Он хотел еще что-то сказать, но ноги его стали подкашиваться, он заморгал и отступил, тяжело дыша.
— В этой деве огромная сила, — почти выдохнул он. — Но она напугана. И измучена. А вот зла я в ней не вижу.
— Зато я вижу зло, — подался вперед Маланич. — Зло будто темнеет в ней. Так мы видим темноту зерна в поставленном против солнца плоде. И это так же ясно…
Он резко умолк, когда Никлот взмахнул рукой, словно белая птица крылом.
— Все мы знаем твою силу, Маланич, — молвил он, не глянув на черноглазого волхва. — Но разве пришла твоя пора говорить?
У нас у всех есть сила, и все должны разглядеть эту девушку и принять единственно верное решение, как поступить с ней и с ее даром. Мы можем использовать этот дар как на пользу, так и во вред. Потому что недаром боги привели ее именно к нам, да еще и в эту священную ночь.
Он говорил негромко, ровно, почти без интонации, и никто не уличил бы его в пренебрежении к Маланичу однако тот затаил дыхание, силясь сдержать резкий ответ. И быстро глянул туда, где сидел оставленный Никлотом юноша. Но тот сидел неподвижно, опустив голову, так что его длинные русые волосы упали на лицо, скрывая глаза.
Это как будто успокоило Маланича, он отошел, наблюдая со стороны, как остальные волхвы подходят к застывшей незнакомой девушке, как высказывают свои предположения. Один сказал, что чувствует в ней только страх, другой уловил исходящее от нее сильное изумление. Однако все как один заметили в ней отголосок недавнего убийства, причем убийства без железа и отравы, без приложения силы рук — не людского убийства, и это было странно. Ибо все угадывали в ней именно человека. И это тем более непонятно, что сам Никлот сразу дал ей определение — ведьма. А как она может быть ведьмой, если все в ней человеческое — и испуг, и усталость, и плещущие за застывшей внешней оболочкой по-людски теплые соки.
Неожиданно сидевший до этого поодаль юноша подал голос:
— Она слышит нас. Стала слышать. И очень напугана. Тотчас Никлот повторил свой первый жест, вновь насылая на девушку заклятие застывания, но теперь даже на его невозмутимом лице появилось что-то вроде удивления.
— Такого мне еще не приходилось встречать…

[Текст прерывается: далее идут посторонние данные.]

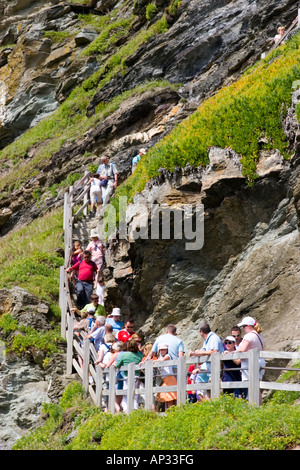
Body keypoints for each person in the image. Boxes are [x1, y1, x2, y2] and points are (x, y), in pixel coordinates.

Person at [189, 322, 224, 401]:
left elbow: (215, 352)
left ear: (201, 332)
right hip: (206, 369)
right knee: (200, 389)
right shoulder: (206, 341)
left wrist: (200, 352)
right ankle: (208, 407)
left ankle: (213, 407)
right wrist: (194, 353)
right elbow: (203, 352)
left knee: (213, 391)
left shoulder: (213, 338)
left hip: (214, 369)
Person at [236, 316, 266, 403]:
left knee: (251, 386)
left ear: (248, 326)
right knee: (257, 387)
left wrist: (233, 352)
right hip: (260, 361)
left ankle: (253, 406)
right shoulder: (259, 335)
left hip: (251, 363)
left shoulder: (249, 336)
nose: (243, 329)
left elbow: (242, 349)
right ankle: (258, 406)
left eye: (243, 327)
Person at [115, 339, 143, 412]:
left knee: (126, 393)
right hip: (136, 376)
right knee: (135, 393)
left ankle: (126, 408)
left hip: (127, 376)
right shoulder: (139, 355)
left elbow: (117, 365)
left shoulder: (124, 354)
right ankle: (135, 407)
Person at [154, 343, 177, 409]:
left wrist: (154, 361)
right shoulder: (160, 357)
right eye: (161, 350)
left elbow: (163, 360)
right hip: (165, 378)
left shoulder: (168, 356)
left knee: (170, 396)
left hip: (169, 377)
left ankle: (172, 410)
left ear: (166, 350)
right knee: (167, 396)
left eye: (164, 350)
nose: (162, 351)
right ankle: (169, 410)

Он умолк, уйдя в свои мысли, застыл, глядя на неподвижное лицо незнакомки, а волхвы вокруг стали негромко переговариваться: ведь никогда раньше не бывало такого, чтобы попавший под силу заклятия Никлота мог сам избавиться от него.
Один из кудесников даже повернулся к юноше.
— Ты уверен, что не ошибся, Малк?
Теперь и Никлот чуть повернулся к юному Малку. Тот отвел от глаз длинные волосы, посмотрел на девушку и наконец проговорил:
— Сейчас она вновь застыла, но еще миг назад я хорошо различил ее мысли. Она слышала, что о ней говорят, и испугалась, поняв, что вы знаете об убийстве. К тому же… Она вся проникнута убеждением в том, что от волхвов ей следует ожидать только кары.
— Не знавал ли кто из вас ее раньше? — спросил Никлот. — Ведь если она древлянка, то кто-то мог бывать в ее селище, мог приметить эту черноглазую.
Волхвы только переглянулись. Увы, когда ты посвящаешь себя ведовству и чародейству, то многое в мире людей становится уже не интересным, мелкие людские заботы и чувства для тебя умирают, и если волхвы и знаются с селянами, то чтобы узнать их просьбы и пожелания, возможность исполнить их, но мало кто из кудесников-волхвов приглядывается к самим смертным. На это существуют простые, младшие волхвы, исполняющие обряды, но не имеющие ни сил, ни знания, то есть те, сто не постиг верховной мудрости, в ком от рождения не тлеет дар, по которому волхвы отбирают избранного и уводят в чащи на выучку. Однако простых волхвов не допускают к священному огню, потому среди собравшихся и не было младших служителей, которые могли бы узнать пришлую.
Никлот слегка вздохнул.
— Что ж, пусть она сама все нам поведает.